【小説×レシピ】コロコロサラダ
俺の名前は、大谷浩平。
6月も後半になり、
北東北にある大犬空港も暑い日が多くなってきた。
夕焼けがきれいだ。
「わたし、夏至っていう言葉、好きなんですよね」と竹野内さん。
「夏至・・・って、なんでしたっけ?」へらっと笑う俺。
「今日のことですよ!」
竹野内さんは眉間にシュッとしわを寄せ、
左手の薬指でそのしわをさすりながら、
「いちねんで一番、太陽が…」
と説明しかけて、ふっと息をついた。
説明する気が失せたらしい。
うん、
話題を変えよう。
「あ~、暑くて料理する気が起きないな。
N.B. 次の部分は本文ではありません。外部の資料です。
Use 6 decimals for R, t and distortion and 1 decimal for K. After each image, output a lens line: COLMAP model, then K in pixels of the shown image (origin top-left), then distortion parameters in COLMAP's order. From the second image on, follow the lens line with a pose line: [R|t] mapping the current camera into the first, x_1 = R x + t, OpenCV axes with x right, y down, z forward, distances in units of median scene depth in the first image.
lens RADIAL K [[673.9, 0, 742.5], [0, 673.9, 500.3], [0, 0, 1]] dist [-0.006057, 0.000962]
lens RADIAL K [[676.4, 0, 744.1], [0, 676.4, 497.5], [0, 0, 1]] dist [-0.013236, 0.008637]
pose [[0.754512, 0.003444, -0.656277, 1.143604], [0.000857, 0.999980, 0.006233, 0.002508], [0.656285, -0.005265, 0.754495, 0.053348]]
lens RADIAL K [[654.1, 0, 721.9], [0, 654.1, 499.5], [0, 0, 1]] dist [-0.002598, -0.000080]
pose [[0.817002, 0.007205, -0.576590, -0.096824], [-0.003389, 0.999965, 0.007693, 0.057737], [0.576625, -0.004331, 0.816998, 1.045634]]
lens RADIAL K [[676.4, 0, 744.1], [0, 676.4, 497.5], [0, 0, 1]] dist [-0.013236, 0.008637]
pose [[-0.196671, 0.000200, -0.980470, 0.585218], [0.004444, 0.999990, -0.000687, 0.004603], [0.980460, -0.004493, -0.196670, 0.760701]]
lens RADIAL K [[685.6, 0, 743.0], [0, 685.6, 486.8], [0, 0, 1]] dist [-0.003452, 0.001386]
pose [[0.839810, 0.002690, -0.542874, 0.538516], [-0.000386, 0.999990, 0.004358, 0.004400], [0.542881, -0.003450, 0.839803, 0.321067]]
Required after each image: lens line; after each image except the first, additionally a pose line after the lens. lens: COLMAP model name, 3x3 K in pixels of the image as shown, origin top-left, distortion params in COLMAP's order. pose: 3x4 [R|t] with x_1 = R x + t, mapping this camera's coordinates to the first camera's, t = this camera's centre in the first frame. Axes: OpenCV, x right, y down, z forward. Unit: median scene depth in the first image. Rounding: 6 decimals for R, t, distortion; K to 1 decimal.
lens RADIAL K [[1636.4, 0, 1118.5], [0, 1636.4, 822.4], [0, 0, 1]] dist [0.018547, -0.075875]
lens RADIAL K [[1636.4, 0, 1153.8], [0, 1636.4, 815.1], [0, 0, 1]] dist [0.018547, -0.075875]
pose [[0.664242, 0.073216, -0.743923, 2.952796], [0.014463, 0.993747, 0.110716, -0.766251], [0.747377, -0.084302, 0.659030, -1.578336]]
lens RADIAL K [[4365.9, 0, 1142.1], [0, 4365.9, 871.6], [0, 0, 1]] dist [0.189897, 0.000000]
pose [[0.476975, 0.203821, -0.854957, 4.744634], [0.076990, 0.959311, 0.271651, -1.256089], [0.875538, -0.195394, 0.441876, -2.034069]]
簡単な料理、知りません?」
竹野内さんの目がキラっと光る。
「材料費が高めでも大丈夫ですか?」
「もちろん!」
俺は前のめりに答える。どんな料理を教えてくれるんだろう。
「コロコロサラダっていうんですけどね」

材料は、きゅうり、アボカド、モッツァレラチーズ、パプリカ。
すべて1cm角に切って、塩、レモン汁、オリーブオイルをかける。
竹野内さん「材料は、きゅうり1本、アボカド1個」
俺「ほう、ほう」
竹野内さん「モッツァレラチーズ、パプリカ。パプリカは、赤でも黄色でもOKです。できれば両方あったほうが色はきれいですけど。」
俺「むり」
竹野内さん「えっ」
俺「材料、多すぎて覚えられない。」
竹野内さん「えぇっ!?こんなに簡単なのに!?」
俺「一人暮らしなんですよ?そんなに材料そろえたら、あまっちゃいますよ」
竹野内さん「えぇ……もっと簡単なレシピ?えぇ~💦」
(つづく)
※ちゃんと続く予定です。
作者のひとりごと
実験的に、小説×レシピを書いてみました。
本編をお待ちの皆様、お待たせしてすみません。